Ein ähnliches Ziel verfolgt auch die kognitive Verhaltenstherapie. Denn oft ist man im Alltag - relativ zum Ohrensausen - weitaus größerem und unangenehmerem Lärm ausgesetzt, den man jedoch nicht wahrnimmt, weil er nicht als Bedrohung empfunden wird. Und genau diese Ignoranz soll nun in der Verhaltenstherapie in Bezug auf den Tinnitus erlernt werden, beispielsweise dadurch, dass man negative Einstellungen zu ihr ("Warum ausgerechnet ich?", "Tinnitus ist ein Infarkt im Innenohr") abbaut. Die Ohrgeräusche werden dadurch zwar nicht leiser, aber sie lassen sich besser aushalten.

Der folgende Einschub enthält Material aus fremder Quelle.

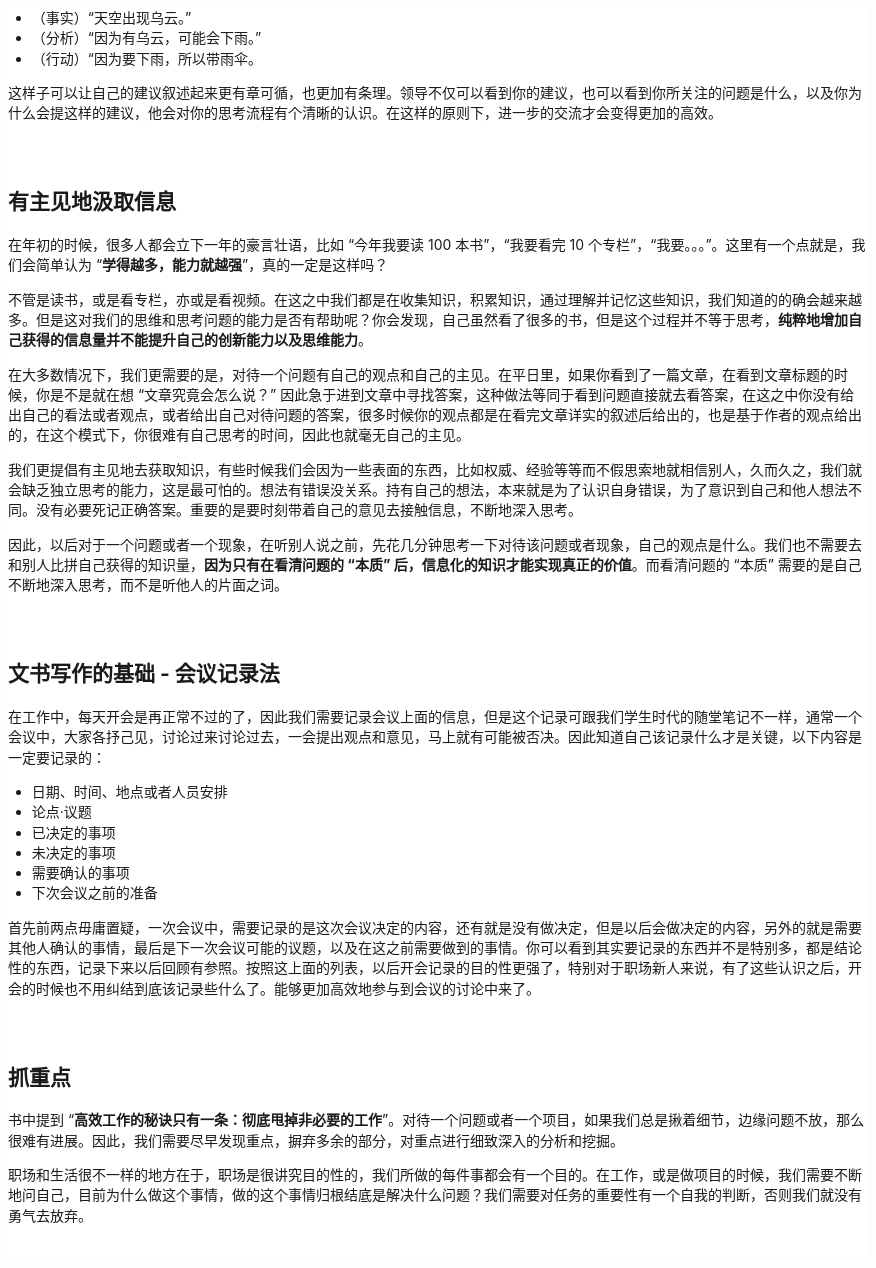 * （事实）“天空出现乌云。”
* （分析）“因为有乌云，可能会下雨。”
* （行动）“因为要下雨，所以带雨伞。

这样子可以让自己的建议叙述起来更有章可循，也更加有条理。领导不仅可以看到你的建议，也可以看到你所关注的问题是什么，以及你为什么会提这样的建议，他会对你的思考流程有个清晰的认识。在这样的原则下，进一步的交流才会变得更加的高效。

<br>

## 有主见地汲取信息

在年初的时候，很多人都会立下一年的豪言壮语，比如 “今年我要读 100 本书”，“我要看完 10 个专栏”，“我要。。。”。这里有一个点就是，我们会简单认为 “**学得越多，能力就越强**”，真的一定是这样吗？

不管是读书，或是看专栏，亦或是看视频。在这之中我们都是在收集知识，积累知识，通过理解并记忆这些知识，我们知道的的确会越来越多。但是这对我们的思维和思考问题的能力是否有帮助呢？你会发现，自己虽然看了很多的书，但是这个过程并不等于思考，**纯粹地增加自己获得的信息量并不能提升自己的创新能力以及思维能力**。

在大多数情况下，我们更需要的是，对待一个问题有自己的观点和自己的主见。在平日里，如果你看到了一篇文章，在看到文章标题的时候，你是不是就在想 “文章究竟会怎么说？” 因此急于进到文章中寻找答案，这种做法等同于看到问题直接就去看答案，在这之中你没有给出自己的看法或者观点，或者给出自己对待问题的答案，很多时候你的观点都是在看完文章详实的叙述后给出的，也是基于作者的观点给出的，在这个模式下，你很难有自己思考的时间，因此也就毫无自己的主见。

我们更提倡有主见地去获取知识，有些时候我们会因为一些表面的东西，比如权威、经验等等而不假思索地就相信别人，久而久之，我们就会缺乏独立思考的能力，这是最可怕的。想法有错误没关系。持有自己的想法，本来就是为了认识自身错误，为了意识到自己和他人想法不同。没有必要死记正确答案。重要的是要时刻带着自己的意见去接触信息，不断地深入思考。

因此，以后对于一个问题或者一个现象，在听别人说之前，先花几分钟思考一下对待该问题或者现象，自己的观点是什么。我们也不需要去和别人比拼自己获得的知识量，**因为只有在看清问题的 “本质” 后，信息化的知识才能实现真正的价值**。而看清问题的 “本质” 需要的是自己不断地深入思考，而不是听他人的片面之词。

<br>

## 文书写作的基础 - 会议记录法

在工作中，每天开会是再正常不过的了，因此我们需要记录会议上面的信息，但是这个记录可跟我们学生时代的随堂笔记不一样，通常一个会议中，大家各抒己见，讨论过来讨论过去，一会提出观点和意见，马上就有可能被否决。因此知道自己该记录什么才是关键，以下内容是一定要记录的：

* 日期、时间、地点或者人员安排
* 论点·议题
* 已决定的事项
* 未决定的事项
* 需要确认的事项
* 下次会议之前的准备

首先前两点毋庸置疑，一次会议中，需要记录的是这次会议决定的内容，还有就是没有做决定，但是以后会做决定的内容，另外的就是需要其他人确认的事情，最后是下一次会议可能的议题，以及在这之前需要做到的事情。你可以看到其实要记录的东西并不是特别多，都是结论性的东西，记录下来以后回顾有参照。按照这上面的列表，以后开会记录的目的性更强了，特别对于职场新人来说，有了这些认识之后，开会的时候也不用纠结到底该记录些什么了。能够更加高效地参与到会议的讨论中来了。

<br>

## 抓重点

书中提到 “**高效工作的秘诀只有一条：彻底甩掉非必要的工作**”。对待一个问题或者一个项目，如果我们总是揪着细节，边缘问题不放，那么很难有进展。因此，我们需要尽早发现重点，摒弃多余的部分，对重点进行细致深入的分析和挖掘。

职场和生活很不一样的地方在于，职场是很讲究目的性的，我们所做的每件事都会有一个目的。在工作，或是做项目的时候，我们需要不断地问自己，目前为什么做这个事情，做的这个事情归根结底是解决什么问题？我们需要对任务的重要性有一个自我的判断，否则我们就没有勇气去放弃。

<br>
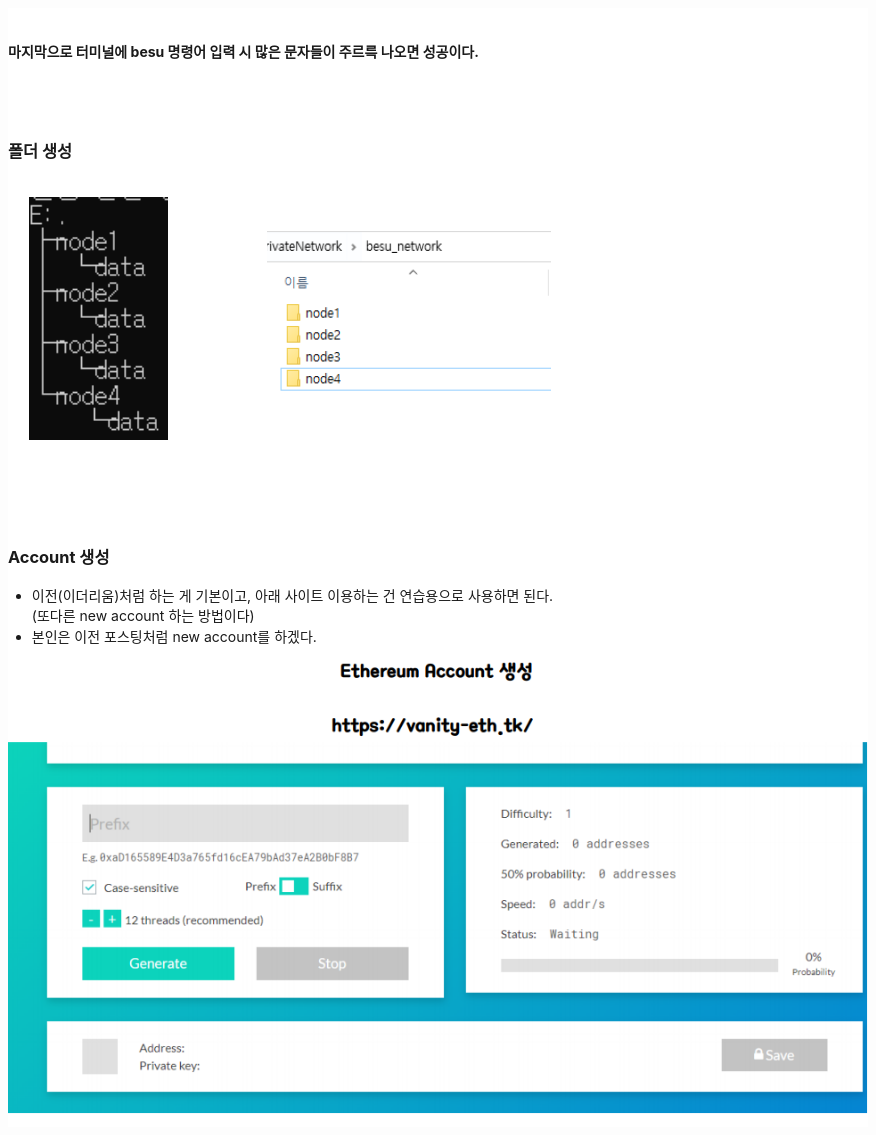 <br>

**마지막으로 터미널에 besu 명령어 입력 시 많은 문자들이 주르륵 나오면 성공이다.**

<br><br>

### 폴더 생성

![노드 폴더 세팅](/images/2022-07-20-3일차/image-20220720130736740.png)

<br><br>

### Account 생성

* 이전(이더리움)처럼 하는 게 기본이고, 아래 사이트 이용하는 건 연습용으로 사용하면 된다.  
  (또다른 new account 하는 방법이다)
* 본인은 이전 포스팅처럼 new account를 하겠다.

![계정 생성](/images/2022-07-20-3일차/image-20220720130911882.png)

Studien der letzten Jahre geben Hinweise auf eine Wirksamkeit der "auditorischen Stimulation". Dabei hört der Patient seine Lieblingsmusik, nur dass dabei jene Frequenzen herausgefiltert wurden, auf denen sein Tinnitus funkt. Auf diese Weise soll das Gehirn zur Erkenntnis geführt werden, dass es die Wahrnehmung der betreffenden Töne nicht mehr braucht und die zuständigen, überaktiven Zellen im Hörzentrum zurückfahren kann. Seit kurzem gibt es diese Anwendung auch als App fürs Smartphone, und die Techniker-Krankenkasse hat in einem Hamburger Modellversuch sogar schon die Behandlungskosten übernommen.

Für Peter Eckner ist die Musiktherapie allerdings keine Option, denn er hat Musik als Auslöser seiner Ohrgeräusche erlebt. Sein aktuelles Projekt ist die Neuraltherapie. Dabei werden lokale Betäubungsmittel an so genannten Störfeldern injiziert. Sein Arzt sagte ihm, dass dabei eine Art "Reset" der irritierten Nerven und Hirnareale angestrebt würde. Zwei Injektionssitzungen hat Eckner schon hinter sich, und er meint, dass sich sein Ohrensausen verändert hätte.

Aber das hat er schon öfter geglaubt.